The menorah reflects his religious identity and how, culturally, he was a Jew, but it also demonstrates that theme of survival and reinventing himself, and the triumph he went on to create.

DAVID: Carlos [Santana] lent us a couple guitars, including one of his ornate ones from his festival period in the ‘70s. We’re still pretty close with Carlos, and he was very nice and lent us something really pretty. I mean, that could be in a museum. That’s another thing that’s clear in the show—Dad had a very close relationship with everybody, and that comes through. There’s a lot of love in the show, and I don’t mean that flippantly. 
DAVID: New Year’s Eve was always the best moment of the year. It was his shining moment and crowning achievement. Every year, he played Father Time, and he would bring the New Year in with some kind of themed theatrical production. As you see, one year, he came in on a mushroom; one year, he came as an eagle and hatched the babies coming out of the eggs; another year, there was a huge bridge that went across the floor. There was always a really fun interplay between him and the Dead, who had heard what he was going to do but were very protective of their own space.

Dad always had huge bags of balloons that came down at midnight, and Dad pissed them off by putting the balloons right over the stage. They always requested that he didn’t, and he would always put two big sacks right above the stage. It was always the highest moment of the year, and I mean that both ways. It was always the most joyous of the year; everybody was on the same wavelength.

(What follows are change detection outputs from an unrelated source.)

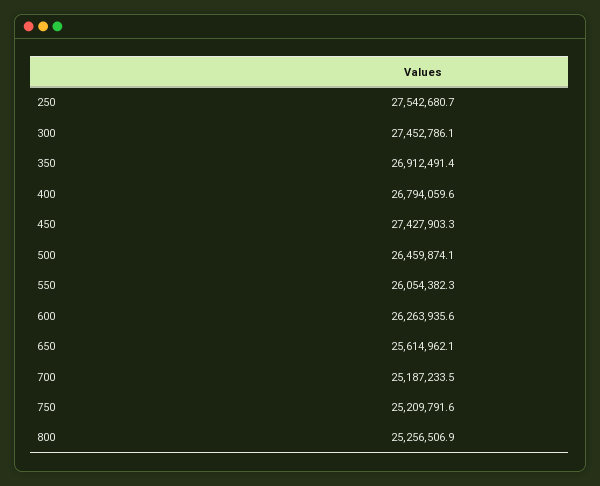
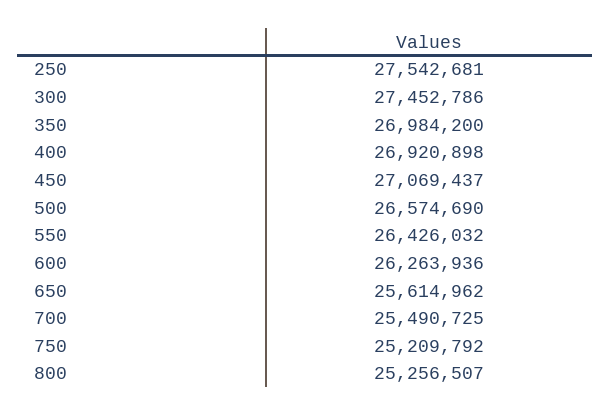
350: 26912491.4 -> 26984200
400: 26794059.6 -> 26920898
450: 27427903.3 -> 27069437
500: 26459874.1 -> 26574690
550: 26054382.3 -> 26426032
700: 25187233.5 -> 25490725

Of all the great shows I’ve been to with Dad, the closing of the Winterland has always been my favorite concert experience, and I was only 10 years old. It was such an epic and emotional thing. It was a five day run. All the Deadheads were lined up for New Year’s Eve after the show on the 30th, so there was a line around the Winterland overnight the night before New Year’s [Eve], and we served carrot cake and soup on the corner at like 5 a.m. Then, the Deadheads were let in during the early afternoon to watch Animal House, and then The Blues Brothers played, so John Belushi was onstage in front of you. Finally, the Dead played all night and we served breakfast in the morning. Probably my favorite part of the whole evening was that they pre-rolled about 5,000-10,000 joints and gave them out to the audience as part of the experience, and told the cops they were doing it beforehand. That’s the stuff that just doesn’t happen anymore.